* **WHAT THE EXERCISE ASKS**
Print each of the following lines with no changes to any character.

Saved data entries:
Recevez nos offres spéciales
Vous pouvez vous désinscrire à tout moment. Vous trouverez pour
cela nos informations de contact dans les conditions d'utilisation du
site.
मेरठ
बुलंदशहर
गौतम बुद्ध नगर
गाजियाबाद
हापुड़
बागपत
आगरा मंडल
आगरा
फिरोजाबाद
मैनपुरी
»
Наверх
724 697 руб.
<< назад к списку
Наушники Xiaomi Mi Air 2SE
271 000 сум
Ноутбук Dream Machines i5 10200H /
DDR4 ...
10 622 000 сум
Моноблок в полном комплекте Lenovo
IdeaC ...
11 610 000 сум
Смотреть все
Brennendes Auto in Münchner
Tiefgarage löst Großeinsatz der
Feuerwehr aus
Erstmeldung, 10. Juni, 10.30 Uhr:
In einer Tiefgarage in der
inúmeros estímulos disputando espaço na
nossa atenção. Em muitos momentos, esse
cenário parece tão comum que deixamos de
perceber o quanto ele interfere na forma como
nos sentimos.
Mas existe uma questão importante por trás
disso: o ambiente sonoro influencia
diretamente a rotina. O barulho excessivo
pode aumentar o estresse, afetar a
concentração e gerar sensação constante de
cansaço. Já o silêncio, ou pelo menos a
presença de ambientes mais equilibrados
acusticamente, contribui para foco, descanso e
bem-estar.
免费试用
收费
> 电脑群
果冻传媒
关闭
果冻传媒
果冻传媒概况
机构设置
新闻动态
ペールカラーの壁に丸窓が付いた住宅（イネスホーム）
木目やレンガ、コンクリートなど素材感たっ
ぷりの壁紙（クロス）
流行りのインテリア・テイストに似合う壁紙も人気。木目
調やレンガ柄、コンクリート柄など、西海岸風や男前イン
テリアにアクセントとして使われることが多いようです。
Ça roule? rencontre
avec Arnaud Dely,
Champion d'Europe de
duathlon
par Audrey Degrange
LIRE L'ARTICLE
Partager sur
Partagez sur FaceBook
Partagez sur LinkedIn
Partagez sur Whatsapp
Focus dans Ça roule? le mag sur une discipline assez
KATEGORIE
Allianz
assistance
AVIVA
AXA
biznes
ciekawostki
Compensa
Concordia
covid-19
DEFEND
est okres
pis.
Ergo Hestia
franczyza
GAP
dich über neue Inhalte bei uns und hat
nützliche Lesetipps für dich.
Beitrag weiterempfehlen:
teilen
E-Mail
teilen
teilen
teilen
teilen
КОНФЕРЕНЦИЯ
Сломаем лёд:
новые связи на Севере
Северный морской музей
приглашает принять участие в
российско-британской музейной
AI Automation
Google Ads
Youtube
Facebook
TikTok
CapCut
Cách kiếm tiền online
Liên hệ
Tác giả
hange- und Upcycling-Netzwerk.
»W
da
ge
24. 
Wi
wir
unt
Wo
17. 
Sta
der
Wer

* **RESPONSE**
Recevez nos offres spéciales
Vous pouvez vous désinscrire à tout moment. Vous trouverez pour
cela nos informations de contact dans les conditions d'utilisation du
site.
मेरठ
बुलंदशहर
गौतम बुद्ध नगर
गाजियाबाद
हापुड़
बागपत
आगरा मंडल
आगरा
फिरोजाबाद
मैनपुरी
»
Наверх
724 697 руб.
<< назад к списку
Наушники Xiaomi Mi Air 2SE
271 000 сум
Ноутбук Dream Machines i5 10200H /
DDR4 ...
10 622 000 сум
Моноблок в полном комплекте Lenovo
IdeaC ...
11 610 000 сум
Смотреть все
Brennendes Auto in Münchner
Tiefgarage löst Großeinsatz der
Feuerwehr aus
Erstmeldung, 10. Juni, 10.30 Uhr:
In einer Tiefgarage in der
inúmeros estímulos disputando espaço na
nossa atenção. Em muitos momentos, esse
cenário parece tão comum que deixamos de
perceber o quanto ele interfere na forma como
nos sentimos.
Mas existe uma questão importante por trás
disso: o ambiente sonoro influencia
diretamente a rotina. O barulho excessivo
pode aumentar o estresse, afetar a
concentração e gerar sensação constante de
cansaço. Já o silêncio, ou pelo menos a
presença de ambientes mais equilibrados
acusticamente, contribui para foco, descanso e
bem-estar.
免费试用
收费
> 电脑群
果冻传媒
关闭
果冻传媒
果冻传媒概况
机构设置
新闻动态
ペールカラーの壁に丸窓が付いた住宅（イネスホーム）
木目やレンガ、コンクリートなど素材感たっ
ぷりの壁紙（クロス）
流行りのインテリア・テイストに似合う壁紙も人気。木目
調やレンガ柄、コンクリート柄など、西海岸風や男前イン
テリアにアクセントとして使われることが多いようです。
Ça roule? rencontre
avec Arnaud Dely,
Champion d'Europe de
duathlon
par Audrey Degrange
LIRE L'ARTICLE
Partager sur
Partagez sur FaceBook
Partagez sur LinkedIn
Partagez sur Whatsapp
Focus dans Ça roule? le mag sur une discipline assez
KATEGORIE
Allianz
assistance
AVIVA
AXA
biznes
ciekawostki
Compensa
Concordia
covid-19
DEFEND
est okres
pis.
Ergo Hestia
franczyza
GAP
dich über neue Inhalte bei uns und hat
nützliche Lesetipps für dich.
Beitrag weiterempfehlen:
teilen
E-Mail
teilen
teilen
teilen
teilen
КОНФЕРЕНЦИЯ
Сломаем лёд:
новые связи на Севере
Северный морской музей
приглашает принять участие в
российско-британской музейной
AI Automation
Google Ads
Youtube
Facebook
TikTok
CapCut
Cách kiếm tiền online
Liên hệ
Tác giả
hange- und Upcycling-Netzwerk.
»W
da
ge
24. 
Wi
wir
unt
Wo
17. 
Sta
der
Wer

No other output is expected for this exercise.